Kediaman Ratna Sari Dewi Soekarno, di Shibuya – Tokyo.
Kawasan Shibuya, adalah satu di antara sekian banyak kota di Tokyo Metropolitan yang paling sibuk. Salah satu keunikan di Shibuya adalah pejalan kaki yang menyemut. Di setiap perempatan jalan besar, ketika lampu hijau menyala untuk para pejalan kaki dari semua arah, maka manusia menyemut di perempatan jalan.
Sekadar senggolan bahu adalah hal biasa. Bahkan, jika tidak lincah berkelit, niscaya akan ‘terlempar’ kian-kemari karena tubrukan sesama penyeberang jalan, yang semuanya berjalan serba tergesa. Mirip bola dalam permainan ding-dong. Karenanya, menyeberang jalan di Shibuya harus lincah bermanuver menghindari tabrakan. Atau gunakan cara aman, pilih pria bertubuh besar (meski amat jarang), lalu berjalanlah di belakang orang itu hingga selamat sampai di seberang jalan….

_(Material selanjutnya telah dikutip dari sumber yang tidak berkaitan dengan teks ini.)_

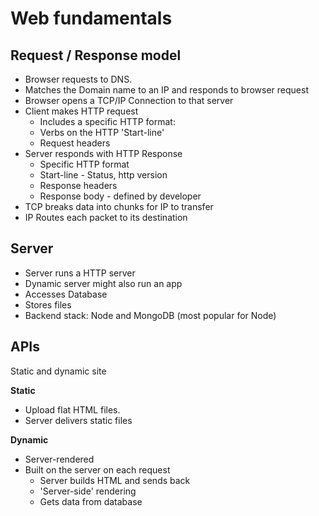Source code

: # Web fundamentals

## Request / Response model

- Browser requests to DNS.
- Matches the Domain name to an IP and responds to browser request
- Browser opens a TCP/IP Connection to that server
- Client makes HTTP request
  - Includes a specific HTTP format:
  - Verbs on the HTTP 'Start-line'
  - Request headers
- Server responds with HTTP Response
  - Specific HTTP format
  - Start-line - Status, http version
  - Response headers
  - Response body - defined by developer
- TCP breaks data into chunks for IP to transfer
- IP Routes each packet to its destination

## Server

- Server runs a HTTP server
- Dynamic server might also run an app
- Accesses Database
- Stores files
- Backend stack: Node and MongoDB (most popular for Node)

## APIs

Static and dynamic site

**Static**

- Upload flat HTML files.
- Server delivers static files

**Dynamic**

- Server-rendered
- Built on the server on each request
  - Server builds HTML and sends back
  - 'Server-side' rendering
  - Gets data from database
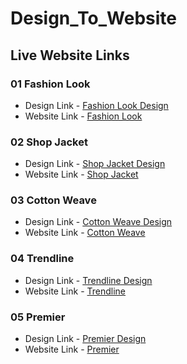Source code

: # Design_To_Website


## Live Website Links

### 01 Fashion Look
- Design Link -  [Fashion Look Design](https://dribbble.com/shots/16636382-Fashion-Look-Website-concept#)
- Website Link - [Fashion Look](https://fashion-look-zeta.vercel.app/)

### 02 Shop Jacket
- Design Link -  [Shop Jacket Design](https://dribbble.com/shots/15546822-shop-jacket/attachments/7328534?mode=media)
- Website Link - [Shop Jacket](https://shop-jacket-zeta.vercel.app/)

### 03 Cotton Weave
- Design Link -  [Cotton Weave Design](https://cdn.dribbble.com/users/1994279/screenshots/15876094/media/6839149e14d9cc196ac9aa82ed1899e4.png?resize=1200x900&vertical=center)
- Website Link - [Cotton Weave](https://cotton-weave.vercel.app/)

### 04 Trendline
- Design Link -  [Trendline Design](https://cdn.dribbble.com/users/981879/screenshots/5337169/media/69f6c0670093540d16f45146f25d4d62.png?resize=1200x900&vertical=center)
- Website Link - [Trendline](https://trendline-ten.vercel.app/)

### 05 Premier
- Design Link -  [Premier Design](https://www.behance.net/gallery/97376811/Premier)
- Website Link - [Premier](https://premier-opal.vercel.app/)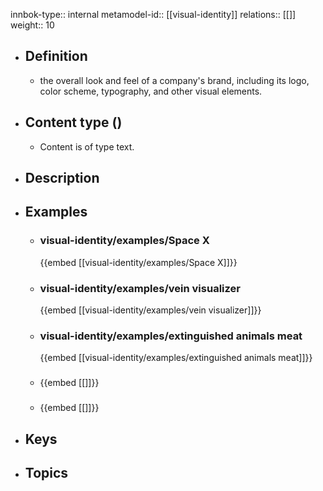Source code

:innbok-type:: internal
metamodel-id:: [[visual-identity]]
relations:: [[]]
weight:: 10

- ## Definition
  - the overall look and feel of a company's brand, including its logo, color scheme, typography, and other visual elements.
- ## Content type ()
  - Content is of type text.
  
- ## Description
- ## Examples
  - ### visual-identity/examples/Space X
    {{embed [[visual-identity/examples/Space X]]}}
  - ### visual-identity/examples/vein visualizer
    {{embed [[visual-identity/examples/vein visualizer]]}}
  - ### visual-identity/examples/extinguished animals meat
    {{embed [[visual-identity/examples/extinguished animals meat]]}}
  - ### 
    {{embed [[]]}}
  - ### 
    {{embed [[]]}}
  
- ## Keys
  
- ## Topics
  

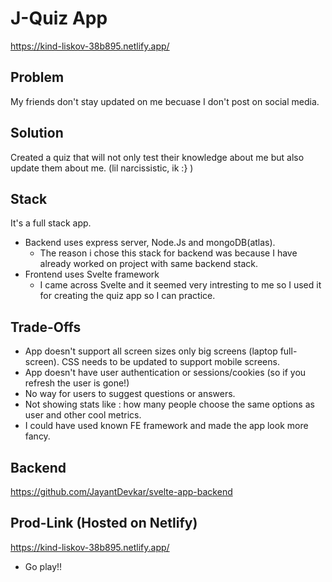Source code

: # J-Quiz App
https://kind-liskov-38b895.netlify.app/ 

## Problem
My friends don't stay updated on me becuase I don't post on social media.

## Solution
Created a quiz that will not only test their knowledge about me but also update them about me. (lil narcissistic, ik :} ) 

## Stack 
It's a full stack app. 
- Backend uses express server, Node.Js and mongoDB(atlas).
  - The reason i chose this stack for backend was because I have already worked on project with same backend stack.
- Frontend uses Svelte framework 
  - I came across Svelte and it seemed very intresting to me so I used it for creating the quiz app so I can practice.
 
## Trade-Offs
- App doesn't support all screen sizes only big screens (laptop full-screen). CSS needs to be updated to support mobile screens.
- App doesn't have user authentication or sessions/cookies (so if you refresh the user is gone!)
- No way for users to suggest questions or answers.
- Not showing stats like : how many people choose the same options as user and other cool metrics.
- I could have used known FE framework and made the app look more fancy.

## Backend 
https://github.com/JayantDevkar/svelte-app-backend

## Prod-Link (Hosted on Netlify)
https://kind-liskov-38b895.netlify.app/ 
- Go play!!
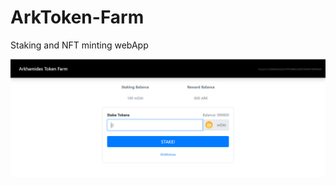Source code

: # ArkToken-Farm
Staking and NFT minting webApp

![Request_A_Quote](https://github.com/Arkhamides/ArkToken-Farm/blob/main/screenshots/Staking%20App.PNG?raw=true)
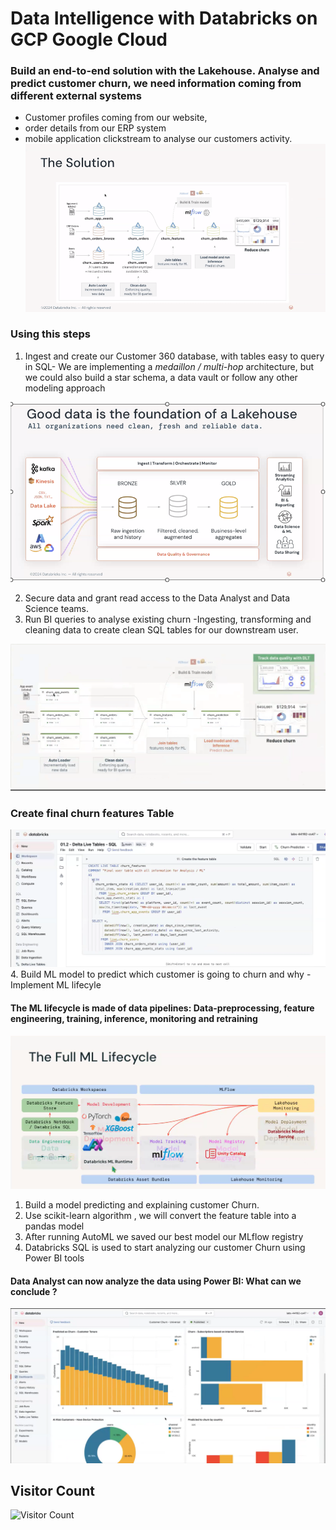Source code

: # Data Intelligence with Databricks on GCP Google Cloud

### Build an end-to-end solution with the Lakehouse. Analyse and predict customer churn, we need information coming from different external systems
- Customer profiles coming from our website,
-  order details from our ERP system
-  mobile application clickstream to analyse our customers activity.
![The solution](solution.png)



### Using this steps
1. Ingest and create our Customer 360 database, with tables easy to query in SQL- We are implementing a *medaillon / multi-hop* architecture, but we could also build a star schema, a data vault or follow any other modeling approach

![Medallion](Medallion.png)

2. Secure data and grant read access to the Data Analyst and Data Science teams.
3. Run BI queries to analyse existing churn -Ingesting, transforming and cleaning data to create clean SQL tables for our downstream user.

 ![DLT Pipeline](pipeline.png)
 ### Create final churn features Table
 ![DLT Churn features Table](final.png)
4. Build ML model to predict which customer is going to churn and why - Implement ML lifecyle
#### The ML lifecycle is made of data pipelines: Data-preprocessing, feature engineering, training, inference, monitoring and retraining
![ML Life Cycle](lifecycle.png)

1.  Build a model predicting and explaining customer Churn.
2.  Use scikit-learn algorithm , we will convert the feature table into a pandas model
3.  After running AutoML we saved our best model our MLflow registry
4.  Databricks SQL is used to start analyzing our customer Churn using Power BI tools

#### Data Analyst can now analyze the data using Power BI: What can we conclude ? 
![Report](report.png)




## Visitor Count
![Visitor Count](https://hits.seeyoufarm.com/api/count/incr/badge.svg?url=https://github.com/YourUsername/YourRepoName&count_bg=%2379C83D&title_bg=%23555555&icon=&icon_color=%23E7E7E7&title=Visitors&edge_flat=false)
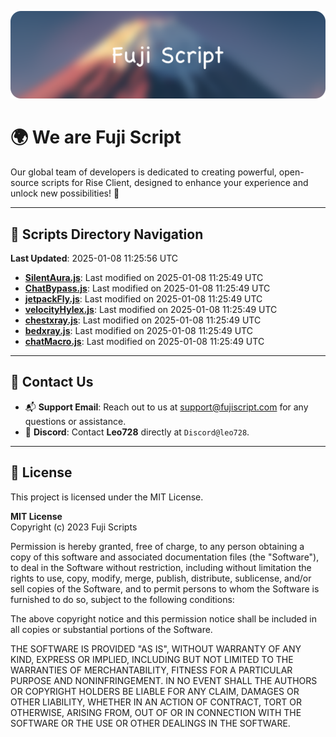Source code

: ![Banner](.github/b.webp)

# 🌍 **We are Fuji Script**

Our global team of developers is dedicated to creating powerful, open-source scripts for Rise Client, designed to enhance your experience and unlock new possibilities! 🌟

---
<!-- SCRIPTS_NAVIGATION_START -->
## 📂 **Scripts Directory Navigation**

**Last Updated**: 2025-01-08 11:25:56 UTC

- **[SilentAura.js](scripts/SilentAura.js)**: Last modified on 2025-01-08 11:25:49 UTC
- **[ChatBypass.js](scripts/ChatBypass.js)**: Last modified on 2025-01-08 11:25:49 UTC
- **[jetpackFly.js](scripts/jetpackFly.js)**: Last modified on 2025-01-08 11:25:49 UTC
- **[velocityHylex.js](scripts/velocityHylex.js)**: Last modified on 2025-01-08 11:25:49 UTC
- **[chestxray.js](scripts/chestxray.js)**: Last modified on 2025-01-08 11:25:49 UTC
- **[bedxray.js](scripts/bedxray.js)**: Last modified on 2025-01-08 11:25:49 UTC
- **[chatMacro.js](scripts/chatMacro.js)**: Last modified on 2025-01-08 11:25:49 UTC

<!-- SCRIPTS_NAVIGATION_END -->

---

## 💬 **Contact Us**  
- 📬 **Support Email**: Reach out to us at [support@fujiscript.com](mailto:support@fujiscript.com) for any questions or assistance.  
- 💬 **Discord**: Contact **Leo728** directly at `Discord@leo728`.

---

## 📜 **License**

This project is licensed under the MIT License.  

**MIT License**  
Copyright (c) 2023 Fuji Scripts  

Permission is hereby granted, free of charge, to any person obtaining a copy of this software and associated documentation files (the "Software"), to deal in the Software without restriction, including without limitation the rights to use, copy, modify, merge, publish, distribute, sublicense, and/or sell copies of the Software, and to permit persons to whom the Software is furnished to do so, subject to the following conditions:  

The above copyright notice and this permission notice shall be included in all copies or substantial portions of the Software.  

THE SOFTWARE IS PROVIDED "AS IS", WITHOUT WARRANTY OF ANY KIND, EXPRESS OR IMPLIED, INCLUDING BUT NOT LIMITED TO THE WARRANTIES OF MERCHANTABILITY, FITNESS FOR A PARTICULAR PURPOSE AND NONINFRINGEMENT. IN NO EVENT SHALL THE AUTHORS OR COPYRIGHT HOLDERS BE LIABLE FOR ANY CLAIM, DAMAGES OR OTHER LIABILITY, WHETHER IN AN ACTION OF CONTRACT, TORT OR OTHERWISE, ARISING FROM, OUT OF OR IN CONNECTION WITH THE SOFTWARE OR THE USE OR OTHER DEALINGS IN THE SOFTWARE.  
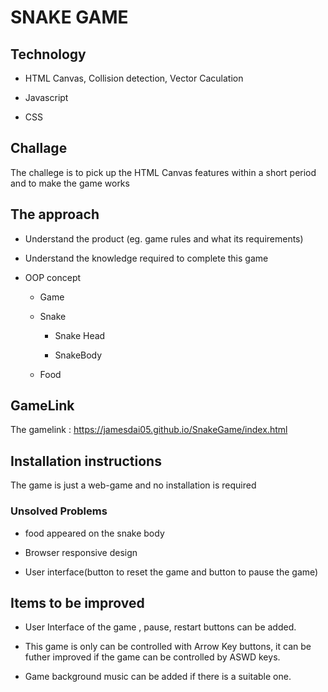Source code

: # SNAKE GAME

## Technology

- HTML Canvas, Collision detection, Vector Caculation

- Javascript

- CSS

## Challage

The challege is to pick up the HTML Canvas features within a short period and to make the game works

## The approach

- Understand the product (eg. game rules and what its requirements)

- Understand the knowledge required to complete this game

- OOP concept

  - Game

  - Snake

    - Snake Head

    - SnakeBody

  - Food

## GameLink

The gamelink : <https://jamesdai05.github.io/SnakeGame/index.html>

## Installation instructions

The game is just a web-game and no installation is required

### Unsolved Problems

- food appeared on the snake body

- Browser responsive design

- User interface(button to reset the game and button to pause the game)

## Items to be improved

- User Interface of the game , pause, restart buttons can be added.

- This game is only can be controlled with Arrow Key buttons, it can be futher improved if the game can be controlled by ASWD keys.

- Game background music can be added if there is a suitable one.
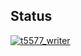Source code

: ## Status

[![t5577_writer](https://catalog.flipperzero.one/application/t5577_writer/widget)](https://catalog.flipperzero.one/application/t5577_writer/page)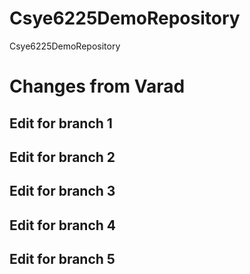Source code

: # Csye6225DemoRepository
Csye6225DemoRepository


Changes from Varad
=======
## Edit for branch 1

## Edit for branch 2

## Edit for branch 3

## Edit for branch 4

## Edit for branch 5
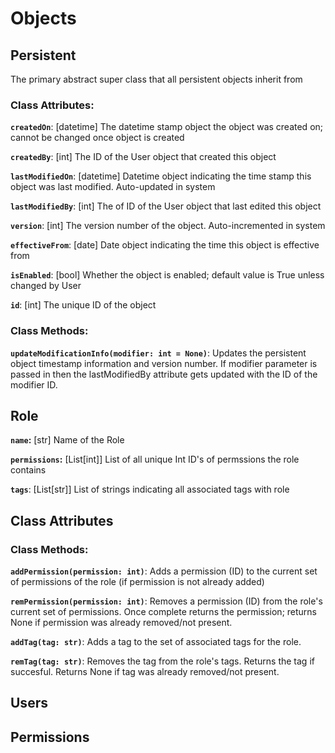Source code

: # Objects 

## Persistent
The primary abstract super class that all persistent objects inherit from

### Class Attributes:
**`createdOn`**: [datetime] The datetime stamp object the object was created on; cannot be changed once object is created 

**`createdBy`**: [int] The ID of the User object that created this object

**`lastModifiedOn`**: [datetime] Datetime object indicating the time stamp this object was last modified. Auto-updated in system

**`lastModifiedBy`**: [int] The of ID of the User object that last edited this object

**`version`**: [int] The version number of the object. Auto-incremented in system

**`effectiveFrom`**: [date] Date object indicating the time this object is effective from

**`isEnabled`**: [bool] Whether the object is enabled; default value is True unless changed by User

**`id`**: [int] The unique ID of the object
 
### Class Methods:
**`updateModificationInfo(modifier: int = None)`**: Updates the persistent object timestamp information and version number. If modifier parameter is passed in then the lastModifiedBy attribute gets updated with the ID of the modifier ID. 


## Role

**`name`:** [str] Name of the Role

**`permissions`:** [List[int]] List of all unique Int ID's of permssions the role contains

**`tags`**: [List[str]] List of strings indicating all associated tags with role


## Class Attributes



### Class Methods:

**`addPermission(permission: int)`**: Adds a permission (ID) to the current set of permissions of the role (if permission is not already added)

**`remPermission(permission: int)`**: Removes a permission (ID) from the role's current set of permissions. Once complete returns the permission; returns None if permission was already removed/not present.

**`addTag(tag: str)`**: Adds a tag to the set of associated tags for the role. 

**`remTag(tag: str)`**: Removes the tag from the role's tags. Returns the tag if succesful. Returns None if tag was already removed/not present. 


## Users

## Permissions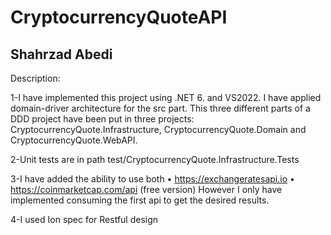 # CryptocurrencyQuoteAPI
Shahrzad Abedi
-----------------------------
Description:

1-I have implemented this project using .NET 6. and VS2022. I have applied domain-driver architecture for the src part. 
This three different parts of a DDD project have been put in three projects: CryptocurrencyQuote.Infrastructure, CryptocurrencyQuote.Domain 
and CryptocurrencyQuote.WebAPI.

2-Unit tests are in path test/CryptocurrencyQuote.Infrastructure.Tests 

3-I have added the ability to use both 
  • https://exchangeratesapi.io
  • https://coinmarketcap.com/api (free version) 
  However I only have implemented consuming the first api to get the desired results.
  
4-I used Ion spec for Restful design

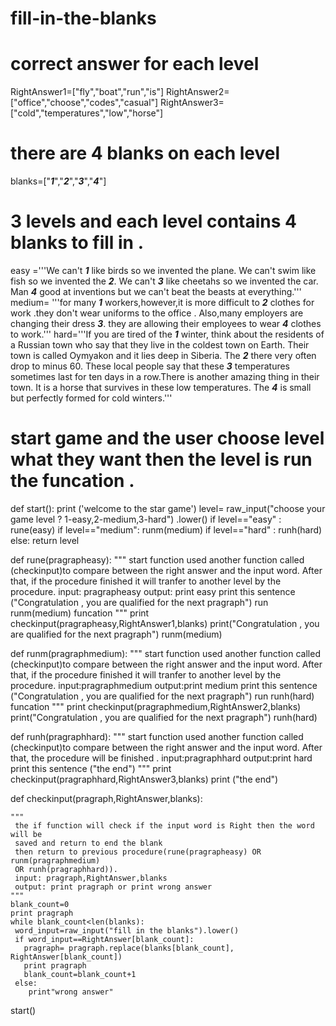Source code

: # fill-in-the-blanks

# correct answer for each level
RightAnswer1=["fly","boat","run","is"]
RightAnswer2=["office","choose","codes","casual"]
RightAnswer3=["cold","temperatures","low","horse"]

# there are 4 blanks on each level
blanks=["___1___","___2___","___3___","___4___"]

# 3 levels and each level contains 4 blanks to fill in .
easy ='''We can't ___1___ like birds so we invented the plane.
        We can't swim like fish so we invented the ___2___.
        We can't ___3___ like cheetahs so we invented the car.
        Man ___4___ good at inventions but we can't beat the beasts at
        everything.'''
medium= '''for many ___1___ workers,however,it is more difficult to
 ___2___ clothes for work .they don't wear uniforms to the office .
 Also,many employers are changing their dress ___3___. they are allowing their
 employees to wear ___4___ clothes to work.'''
hard='''If you are tired of the ___1___ winter, think about the residents of
  a Russian town who say that they live in the coldest town on Earth.
  Their town is called Oymyakon and it lies deep in Siberia.
  The ___2___ there very often drop to minus 60.
  These local people say that these ___3___ temperatures sometimes last for ten
  days in a row.There is another amazing thing in their town. It is a horse
  that survives in these low temperatures.
  The ___4___ is small but perfectly formed for cold winters.'''

# start game and the user choose level what they want then the level is run the funcation .
def start():
 print ('welcome to the star game')
 level= raw_input("choose your game level ? 1-easy,2-medium,3-hard") .lower()
 if level=="easy" :
             rune(easy)
 if level=="medium":
             runm(medium)
 if level=="hard" :
             runh(hard)
 else: return level


def rune(pragrapheasy):
    """
     start function used another function called (checkinput)to compare
     between the right answer and the input word. After that, if the procedure finished it will
     tranfer to another level by the procedure.
     input: pragrapheasy
     output: print easy
     print this sentence ("Congratulation , you are qualified for the next pragraph")
     run runm(medium) funcation
    """
    print checkinput(pragrapheasy,RightAnswer1,blanks)
    print("Congratulation , you are qualified for the next pragraph")
    runm(medium)

def runm(pragraphmedium):
    """
     start function used another function called (checkinput)to compare
     between the right answer and the input word. After that, if the procedure finished it will
     tranfer to another level by the procedure.
     input:pragraphmedium
     output:print medium
     print this sentence ("Congratulation , you are qualified for the next pragraph")
     run runh(hard) funcation
    """
    print checkinput(pragraphmedium,RightAnswer2,blanks)
    print("Congratulation , you are qualified for the next pragraph")
    runh(hard)

def runh(pragraphhard):
    """
     start function used another function called (checkinput)to compare
     between the right answer and the input word. After that,  the procedure will be finished .
     input:pragraphhard
     output:print hard
     print this sentence ("the end")
    """
    print checkinput(pragraphhard,RightAnswer3,blanks)
    print ("the end")


def checkinput(pragraph,RightAnswer,blanks):

    """
     the if function will check if the input word is Right then the word will be
     saved and return to end the blank
     then return to previous procedure(rune(pragrapheasy) OR runm(pragraphmedium)
     OR runh(pragraphhard)).
     input: pragraph,RightAnswer,blanks
     output: print pragraph or print wrong answer
    """
    blank_count=0
    print pragraph
    while blank_count<len(blanks):
     word_input=raw_input("fill in the blanks").lower()
     if word_input==RightAnswer[blank_count]:
       pragraph= pragraph.replace(blanks[blank_count], RightAnswer[blank_count])
       print pragraph
       blank_count=blank_count+1
     else:
        print"wrong answer"
start()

Itu sekelumit kenangan yang hanya sekilas mengunjungi Shibuya awal November lalu. Sama sekali tidak tertarik untuk mengagumi pusat pertokoan yang menyatu dengan stasiun barah tanah Shibuya yang sangat terkenal itu. Juga tidak tertarik untuk sekadar menengok keindahan objek wisata Shibuya yang masyhur, semisal Yoyogi Park, Meiji Shrine, Takeshita Street, dan lain-lain.
Fokus kaki ini hanya menuju ke satu rumah: Rumah Ratna Sari Dewi Soekarno. Istri mendiang Bung Karno yang bernama asli, Naoko Neomoto itu. Berkat bantuan rekan Sigit Aris Prasetyo, pegawai di Kementerian Luar Negeri Pejambon Jakarta Pusat, yang kemudian menghubungkan dengan Saud di Kedutaan RI di Tokyo, saya akhirnya diberi waktu untuk jumpa Dewi Soekarno.
Kediaman Dewi Soekarno di Shibuya, relatif jauh dari keramaian Shibuya. Ia tinggal di sebuah kawasan perumahan, tanpa ada satu pun bangunan pencakar langit baik pertokoan, perkntoran, atau apartemen di sekelilingnya. Kawasan tempat tinggal Dewi adalah sejenis kawasan perumahan yang memiliki tanah. Menyapu pandang di sekitar kawasan itu saja bisa saya simpulkan, kawasan ini hanya dihuni oleh orang-orang strata atas.
Hawa sore yang stabil di kisaran 12 derajat Celcius itu, memang nyaman untuk dipakai berjalan kaki (cepat). Demi jumpa Madame de Syuga, tidak ada rasa lelah sedikit pun. Meski, kerongkongan terasa kering. Itu pun bukan soal besar… mesin penjual minuman segar, ada di pinggir-pinggir jalan. Dengan memasukkan sejumlah Yen, kemudian tekan tombol pilihan, maka sebotol minuman segar pun terjatuh.
Hati berdegup kencang, ketika seorang lelaki paruh baya, menunjuk satu rumah yang tak jauh dari posisi saya berdiri. Dia orang ketiga yang saya tanya. Setelah dua orang sebelumnya, hanya bisa menggeleng dan ngeloyor pergi. Nun tak jauh di sana, tampak sebuah rumah dengan ciri tembok batu-bata merah coating. Itulah rumah Satna Sari Dewi Soekarno.